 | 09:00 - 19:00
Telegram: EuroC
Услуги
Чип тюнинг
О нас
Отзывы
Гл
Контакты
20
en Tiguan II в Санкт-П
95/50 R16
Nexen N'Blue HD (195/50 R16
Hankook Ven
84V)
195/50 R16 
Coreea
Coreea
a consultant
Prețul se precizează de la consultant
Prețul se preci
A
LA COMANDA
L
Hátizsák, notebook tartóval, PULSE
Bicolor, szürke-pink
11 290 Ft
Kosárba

_CONSIGNE_
Recopiez à l'identique chacune des lignes des enregistrements ci-dessus, du premier au dernier.

_CORRIGÉ DÉTAILLÉ_
 | 09:00 - 19:00
Telegram: EuroC
Услуги
Чип тюнинг
О нас
Отзывы
Гл
Контакты
20
en Tiguan II в Санкт-П
95/50 R16
Nexen N'Blue HD (195/50 R16
Hankook Ven
84V)
195/50 R16 
Coreea
Coreea
a consultant
Prețul se precizează de la consultant
Prețul se preci
A
LA COMANDA
L
Hátizsák, notebook tartóval, PULSE
Bicolor, szürke-pink
11 290 Ft
Kosárba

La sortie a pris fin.